_EXCERPT PROVIDED_:
-*-*-

Updated Tea & Coffee Brew Tool

Tea & Coffee Strength Calculator

Measure and tune your brew strength using grams, spoons, cups, TDS and extraction yield. Switch between simple home mode, tea vs coffee mode, brew ratio mode and expert barista mode to get flavor notes and practical adjustments.

Brew Ratio TDS & Extraction Yield Tea & Coffee Modes Flavor Suggestions

Calculate Tea & Coffee Strength for Any Brewing Style

This Tea & Coffee Strength Calculator combines four practical modes in a single tool. Use professional brew ratio and TDS inputs, or keep it simple with spoons and cups. You can switch between coffee and tea, and there is also a barista mode with extraction yield for dialing in espresso or filter coffee.

Typical coffee brew ratios are around 1:15–1:17 (1 g of coffee per 15–17 g of water). Tea is often brewed milder, but steep time matters more. Professional coffee strength is commonly measured with TDS (total dissolved solids) in the range of 1.15–1.45% for many filter brews.

-*-*-

_GIVEN DATA_:
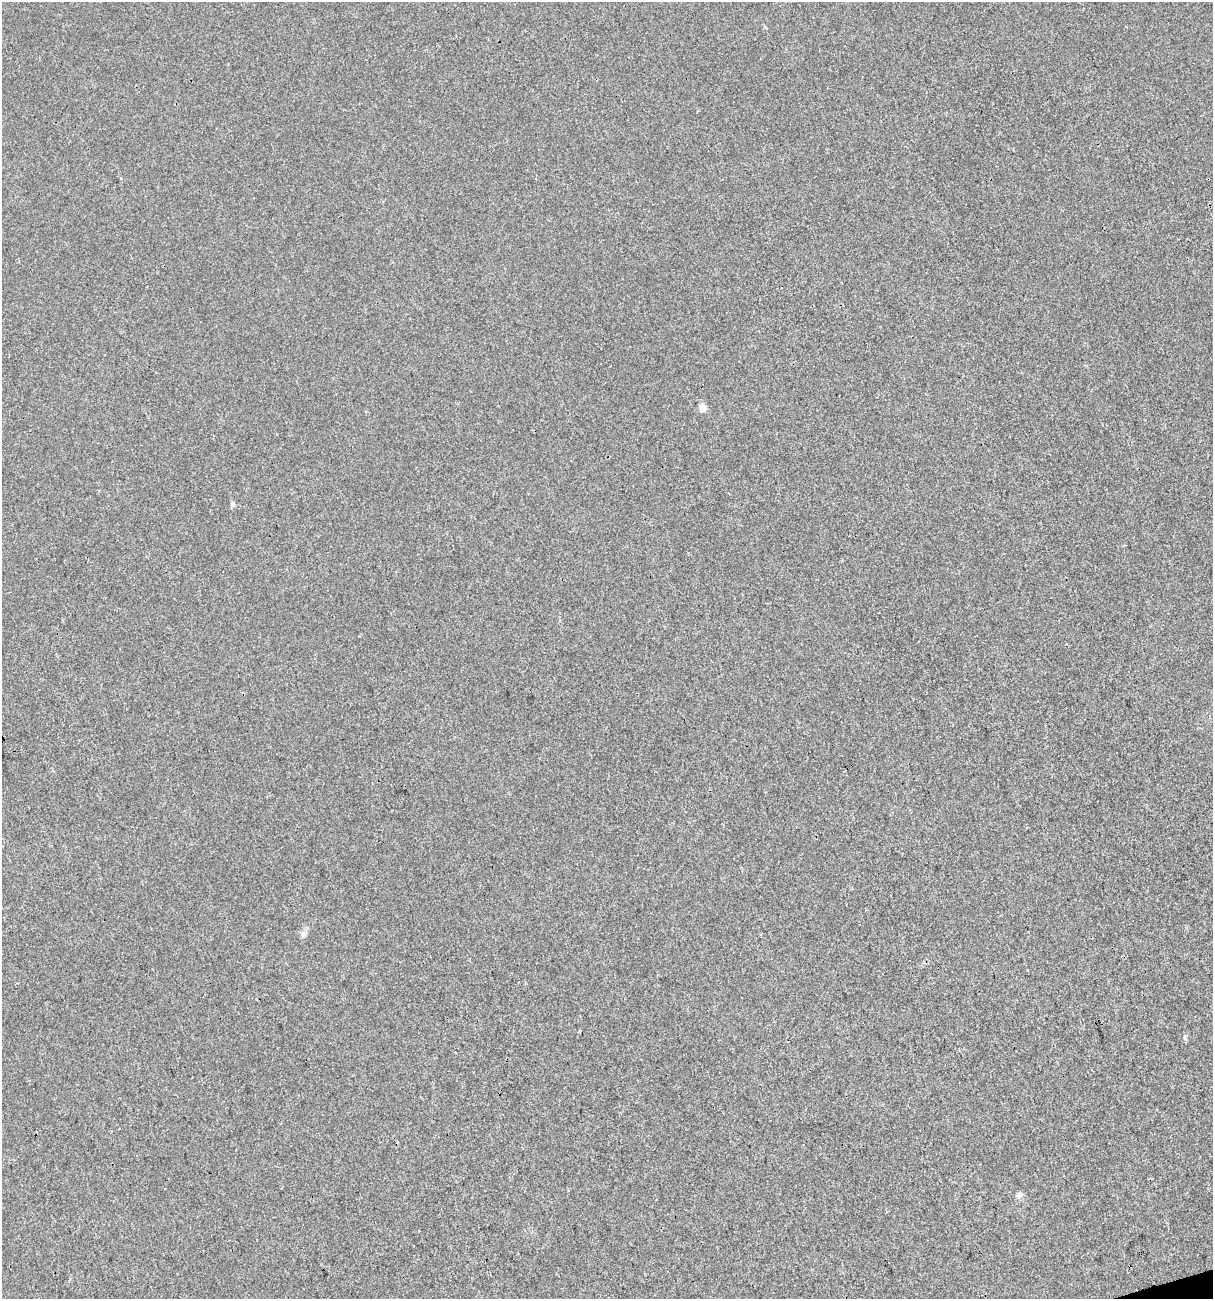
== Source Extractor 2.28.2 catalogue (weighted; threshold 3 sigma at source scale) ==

-*-*-

_TASK GOAL_: Copy out the tea and coffee calculator text in full, word for word. None of the lines are needed here.

_TASK RESULT_:
Updated Tea & Coffee Brew Tool

Tea & Coffee Strength Calculator

Measure and tune your brew strength using grams, spoons, cups, TDS and extraction yield. Switch between simple home mode, tea vs coffee mode, brew ratio mode and expert barista mode to get flavor notes and practical adjustments.

Brew Ratio TDS & Extraction Yield Tea & Coffee Modes Flavor Suggestions

Calculate Tea & Coffee Strength for Any Brewing Style

This Tea & Coffee Strength Calculator combines four practical modes in a single tool. Use professional brew ratio and TDS inputs, or keep it simple with spoons and cups. You can switch between coffee and tea, and there is also a barista mode with extraction yield for dialing in espresso or filter coffee.

Typical coffee brew ratios are around 1:15–1:17 (1 g of coffee per 15–17 g of water). Tea is often brewed milder, but steep time matters more. Professional coffee strength is commonly measured with TDS (total dissolved solids) in the range of 1.15–1.45% for many filter brews.